[[ Data extracts open ]]

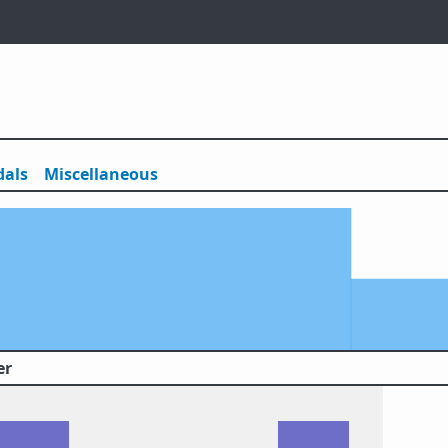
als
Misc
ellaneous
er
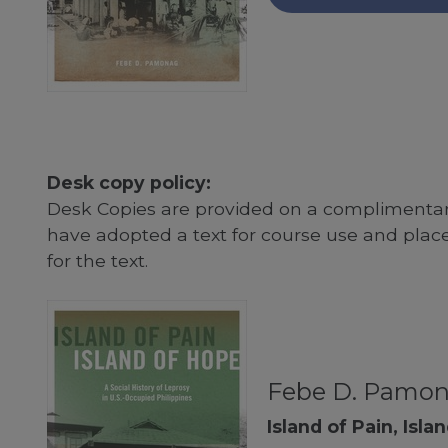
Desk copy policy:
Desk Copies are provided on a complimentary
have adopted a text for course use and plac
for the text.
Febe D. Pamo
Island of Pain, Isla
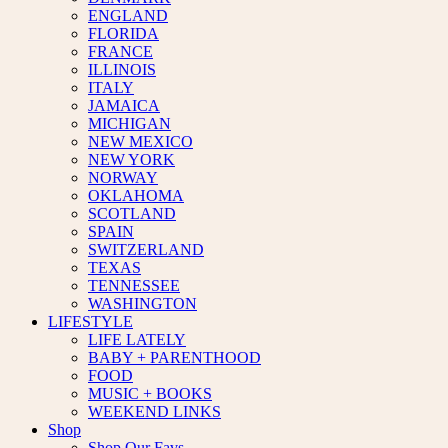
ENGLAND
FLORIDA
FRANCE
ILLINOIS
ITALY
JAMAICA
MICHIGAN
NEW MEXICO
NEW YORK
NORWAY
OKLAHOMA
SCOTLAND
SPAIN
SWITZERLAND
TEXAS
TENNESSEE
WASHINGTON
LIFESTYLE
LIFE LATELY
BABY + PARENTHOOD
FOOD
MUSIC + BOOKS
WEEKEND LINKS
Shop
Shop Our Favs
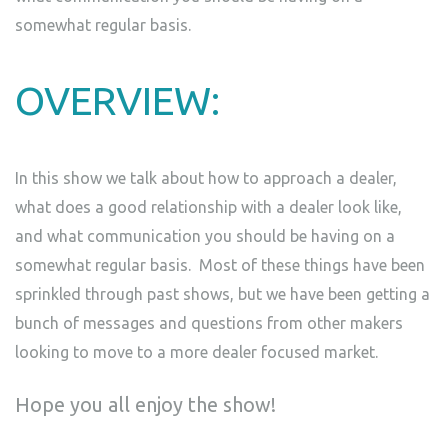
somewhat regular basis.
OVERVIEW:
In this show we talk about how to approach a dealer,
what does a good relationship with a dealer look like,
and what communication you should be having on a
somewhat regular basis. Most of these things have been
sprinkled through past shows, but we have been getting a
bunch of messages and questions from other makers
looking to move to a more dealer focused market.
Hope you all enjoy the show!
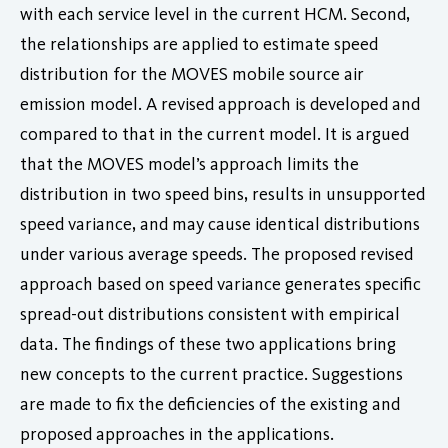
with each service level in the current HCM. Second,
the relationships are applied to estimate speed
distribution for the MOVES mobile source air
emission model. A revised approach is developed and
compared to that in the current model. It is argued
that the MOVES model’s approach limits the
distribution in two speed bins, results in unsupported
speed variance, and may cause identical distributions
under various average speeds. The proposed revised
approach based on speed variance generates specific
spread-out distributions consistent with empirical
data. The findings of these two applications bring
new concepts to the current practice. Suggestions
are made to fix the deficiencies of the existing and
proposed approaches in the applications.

[[ Data extracts closed ]]

Task details: Gather every line above that contains the word "have", and copy each one in full.

Worked solution:
have adopted a text for course use and plac
somewhat regular basis. Most of these things have been
sprinkled through past shows, but we have been getting a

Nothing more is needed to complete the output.